By contrast, consider Ernest Hemingway’s classic story, “The Short Happy Life of Francis Macomber,” in which he writes about a man who behaved like a coward and then redeemed himself. There are three main characters and Hemingway dips into each of their heads over the course of the story.

First Mrs. Macomber:

She noticed where the baked red of his face stopped in a white line.…

Then there’s the hunter’s POV:

So what could he do, Wilson thought.

And then poor Francis Macomber’s POV:

He saw his hand was trembling.

Even the lion’s POV is represented:

Then it crashed again and he felt the blow as it hit his lower ribs and ripped on through, blood sudden hot and frothy in his mouth….

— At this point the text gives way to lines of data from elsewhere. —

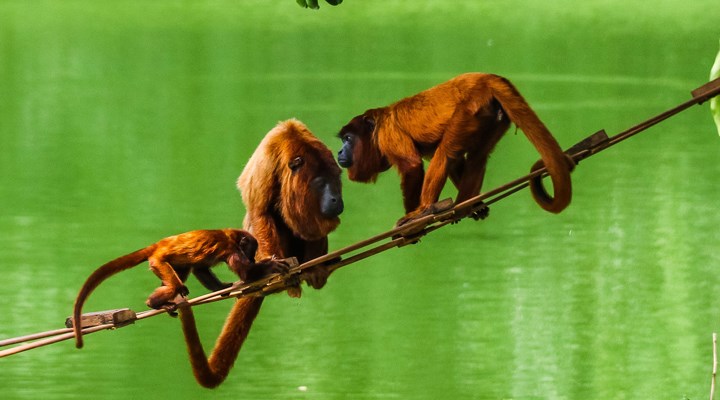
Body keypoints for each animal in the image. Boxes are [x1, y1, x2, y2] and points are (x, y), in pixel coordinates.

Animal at [71, 230, 286, 348]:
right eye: (250, 252)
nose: (252, 258)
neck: (232, 235)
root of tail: (157, 245)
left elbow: (200, 269)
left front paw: (224, 287)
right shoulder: (231, 248)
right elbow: (246, 273)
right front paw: (269, 266)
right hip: (158, 260)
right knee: (176, 285)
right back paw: (155, 303)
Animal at [176, 119, 342, 388]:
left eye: (336, 180)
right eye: (319, 182)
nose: (336, 198)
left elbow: (313, 228)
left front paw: (316, 268)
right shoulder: (267, 162)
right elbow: (261, 212)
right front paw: (276, 269)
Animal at [338, 72, 572, 225]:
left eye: (348, 139)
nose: (340, 152)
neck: (376, 125)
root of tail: (485, 78)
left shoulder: (387, 133)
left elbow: (412, 165)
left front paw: (413, 218)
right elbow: (457, 163)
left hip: (469, 109)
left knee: (446, 152)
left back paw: (425, 210)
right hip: (493, 116)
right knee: (477, 156)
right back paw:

So why isn’t what Hemingway’s doing head hopping? For one thing, Hemingway establishes in the opening paragraph that his narrator will be telling the story from a neutral, almost cinematic distance:

It was now lunch time and they were all sitting under the double green fly of the dining tent pretending that nothing had happened.

From the beginning, the reader understands that Hemingway’s narrator is standing far enough back that he will be able to take a panoramic view, whereas head-hopping tends to take place abruptly in the middle of a story. And then, of course, there’s the beauty and authority of Hemingway’s writing. He’s in control, and the reader senses that his point of view shifts are intentional.

Have you ever seen a fashion model wearing a dress and thought, that would look great on me, and then you put it on and look like a mushroom? Something similar happens with omniscience.You have to have the authority to pull it off, and one of the best ways to get a handle on this POV is to read it. Try Raymond Carver’s, “A Small Good Thing,” Toni Morrison’s Beloved, Gabriel Garcia Marquez’s One Hundred Years of Solitude and E.L. Doctorow’s Ragtime.

Dialogue has no point of view.

The myth here is that dialogue is a form of transcription. The writer sculpts out his character through description and action and thought, but when the character begins to speak, those words are not coming from inside the character’s head, but are rather transcribed, as though the author were witnessing the character speak at a trial. For example, say your main character is a man who works the graveyard shift at a factory in Gates Falls. He’s a solitary man with a chip on his shoulder and when his boss comes to talk to him, it goes like this:

“What are you up to, Hall?”

“The rats,” Hall said. “I peg cans at ‘em when I see him.”

That’s fine, and is probably exactly how such a conversation would go, but when Stephen King wrote about these characters in his short story, “Graveyard Shift,” he added a wonderful line to the conversation to make Hall’s character come more alive. This is how King wrote it:

“What are you up to, Hall?”

“The rats,” Hall said, realizing how lame that must sound now that all the rats had snuggled safely back into their houses. “I peg cans at ‘em when I see ‘em.”

Do you see the difference? That one extra line gives us a much better sense of who Hall is; it deepens our understanding of his POV.

Best-selling authors shift POV a lot, so I don’t need to worry.

This is a myth I hear a lot and it has as its base a core of truth, which is that many best-selling writers use a “flexible,” or possibly “lazy” point of view. Recently I was reading a novel that shifted point of view so many times I felt like I was watching a ping pong game. But you know what? The author sold more than a million copies of her book and when someone does that, it’s more instructive to look at what she’s doing well than what she’s doing wrong. And the fact was this woman told a terrific story.

Rather than criticizing a best-selling mystery author’s POV failings, why not study how she develops the character of her detective. And rather than complain about a romance writer’s POV missteps, why not study how she handles description so adroitly. (An ancillary argument is there’s a lot of junk out there and mine is no worse than anyone else. This is not an argument designed to sell books.)

The effective use of point of view can add power and authority to your writing. Take time to think about your choices and bring your writing to the next level.